Vascular Disease accounts for 40% of deaths in the UK and many of these are preventable with lifestyle changes. Diabetes and Obesity are both becoming more common and both are risk factors for the development of vascular disease together with excess alcohol consumption and smoking. These coupled with a lack of exercise place many people at risk.
Peripheral Artery Disease (PAD)
This is a common circulatory problem where arteries carrying blood to the legs or arms become narrowed or clogged. It affects 1 in 5 of the over 70s. Over time, plaque builds up in arteries and forms atherosclerosis which blocks blood flow.
The immediate effects of PAD include a range of symptoms such as painful cramping in the hip, thigh or calf after activity. In addition, symptoms such as leg numbness, weakness and difficulty with healing can arise.
The Connection with Diabetes
One of the many complications of this condition is that high blood sugar levels can damages blood vessels which make the blood vessels more likely to be narrowed or weakened.
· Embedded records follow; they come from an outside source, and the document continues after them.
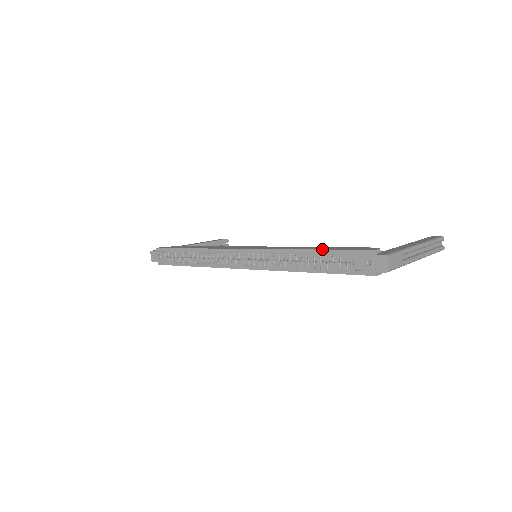
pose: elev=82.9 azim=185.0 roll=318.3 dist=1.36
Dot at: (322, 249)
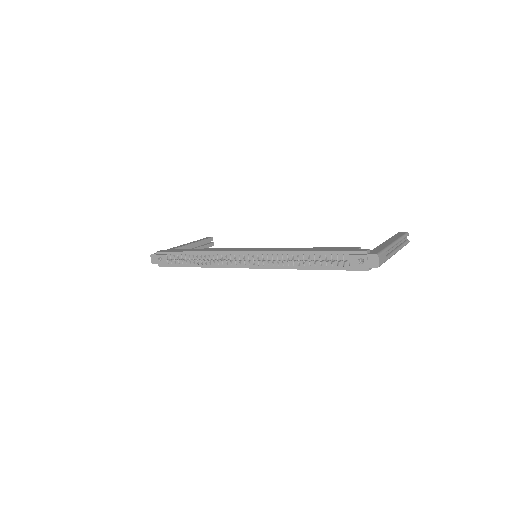
Dot at: (321, 250)
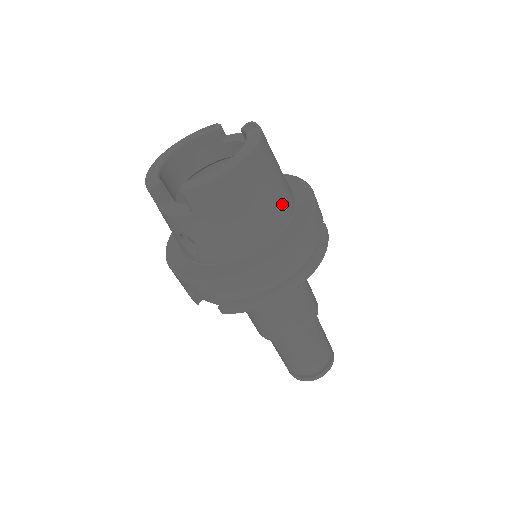
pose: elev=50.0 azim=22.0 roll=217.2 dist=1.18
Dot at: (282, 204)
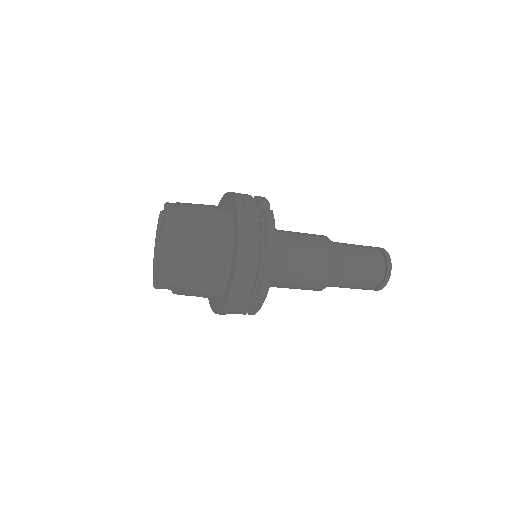
Dot at: (217, 236)
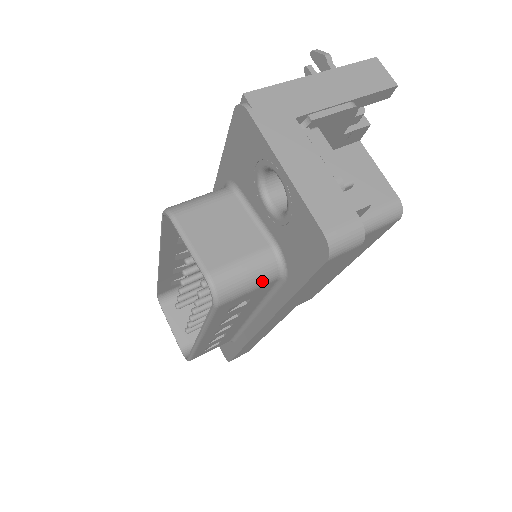
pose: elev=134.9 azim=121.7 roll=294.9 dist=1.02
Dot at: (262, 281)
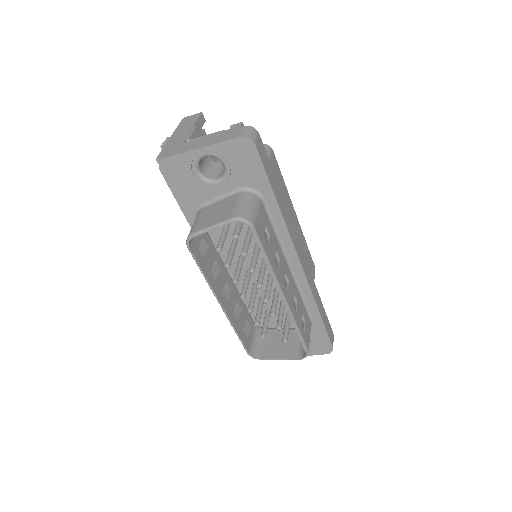
Dot at: (256, 204)
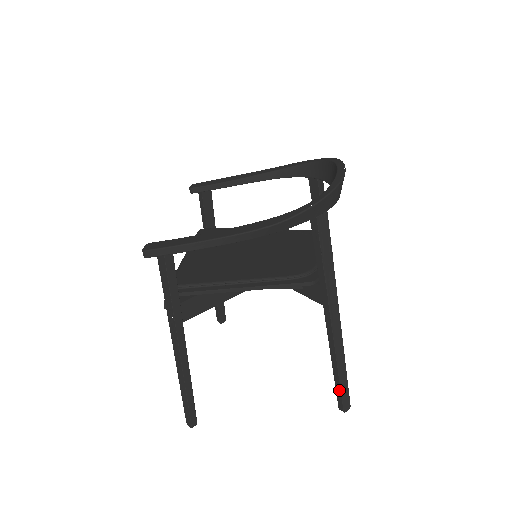
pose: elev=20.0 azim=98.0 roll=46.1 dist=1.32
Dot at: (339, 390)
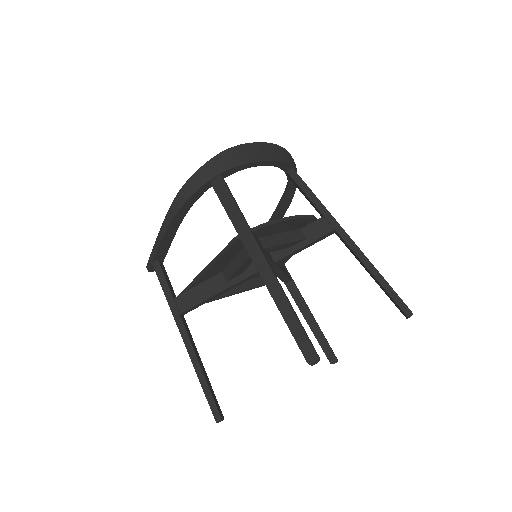
Dot at: (293, 336)
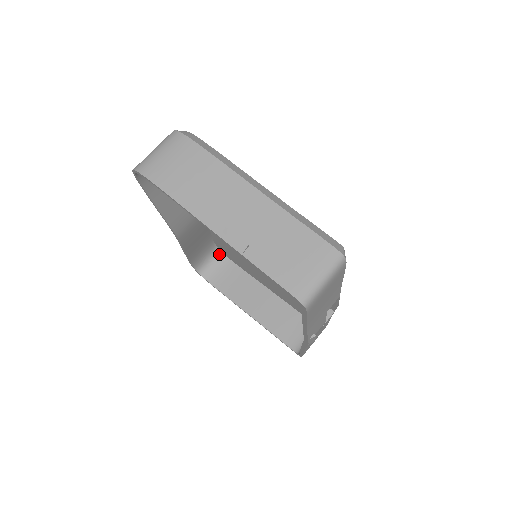
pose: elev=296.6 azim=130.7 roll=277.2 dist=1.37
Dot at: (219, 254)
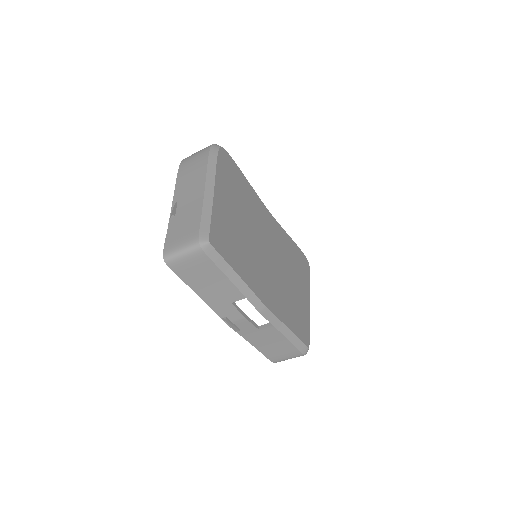
Dot at: occluded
High Blood pressure which is common in people with diabetes also accelerates the development of atherosclerosis. Diabetic patients are five times more likely to develop vascular disease than others. Common complications include tissue damage, infection and amputation.
Stroke/ heart attack
PAD also carries a 6-7 times higher risk of heart attack or stroke. Atherosclerosis in the carotid artery which delivers oxygenated blood to the brain can cause Transient Ischaemic Attacks (TIA) and stroke. Smoking, high blood pressure, cholesterol and diabetes are all factors which potentially lead to this condition.
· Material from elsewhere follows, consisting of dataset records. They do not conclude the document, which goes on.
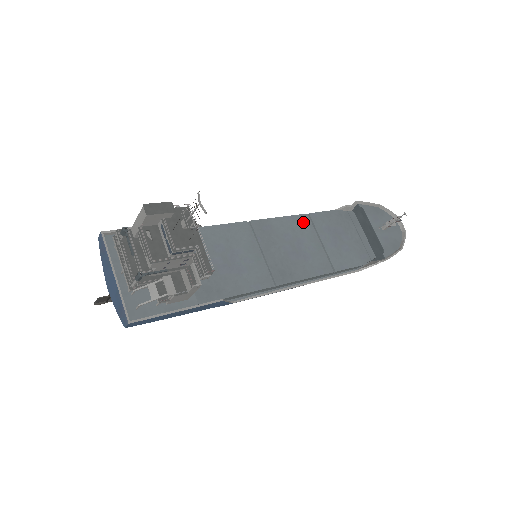
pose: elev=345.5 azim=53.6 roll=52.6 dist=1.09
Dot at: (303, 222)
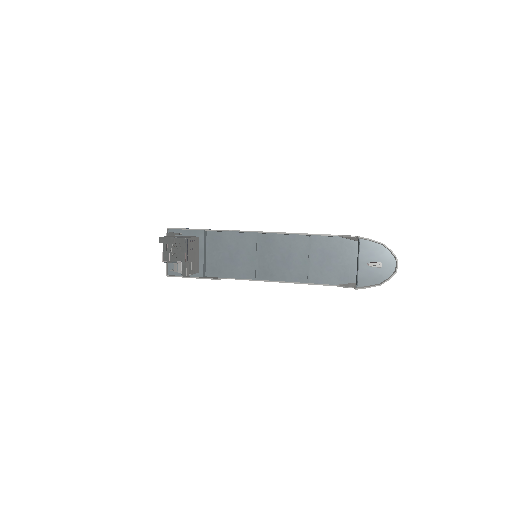
Dot at: (302, 242)
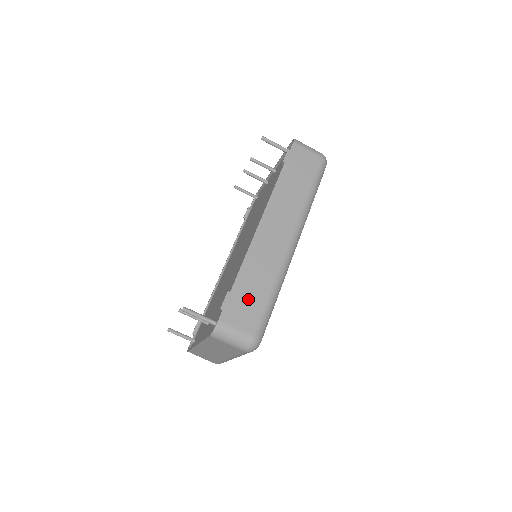
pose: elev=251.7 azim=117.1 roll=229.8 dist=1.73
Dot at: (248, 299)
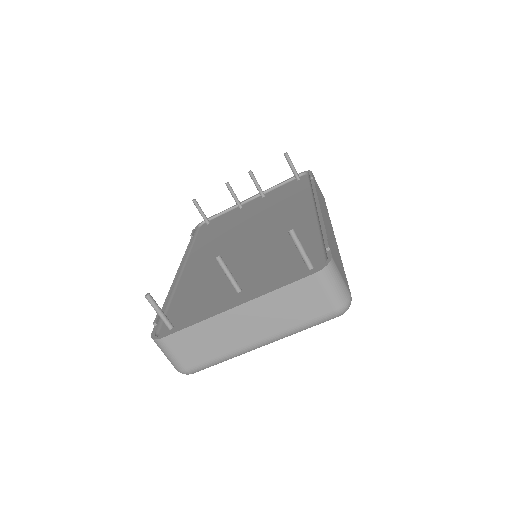
Dot at: (337, 257)
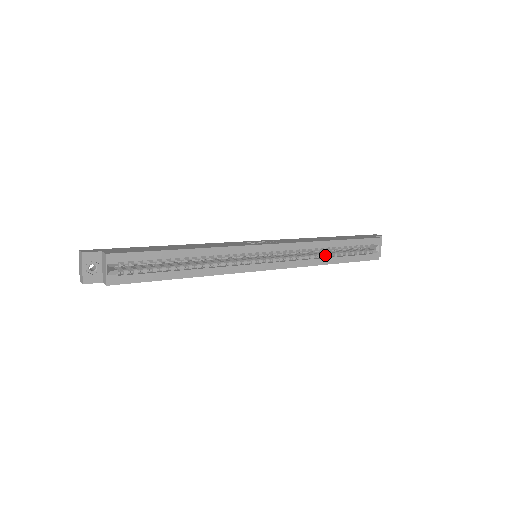
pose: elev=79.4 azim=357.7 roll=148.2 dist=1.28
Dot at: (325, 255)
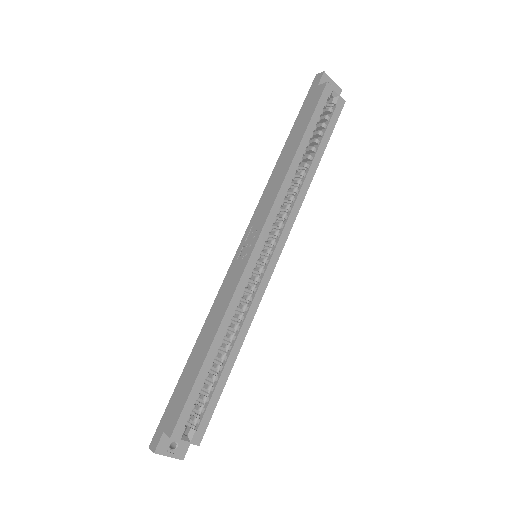
Dot at: (303, 173)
Conservative treatment is used wherever possible and the routine prescribing of statins can help to control cholesterol levels. These work by reducing the amount of cholesterol or fat in the blood being produced by the liver. In addition having a healthy weight helps to reduce both Blood Pressure and cholesterol levels.
For Diabetic patients, good control of blood sugar levels is essential together with foot care. Often problems with poor circulation start in the feet and once infection develops this can be very difficult to treat due to the underlying arterial disease and can lead to amputation.
Anti-platelet therapy such as aspirin is commonly prescribed to make the blood less sticky and prevent blood clots. Drugs are also available to relax the blood vessels and ensure better blood flow.
Sometimes surgery is recommended including balloon angioplasty, stent and bypass and amputation.
September is Vascular Disease Awareness Month and this is supported by The Circulation Foundation, the UK’s only Vascular Disease Charity.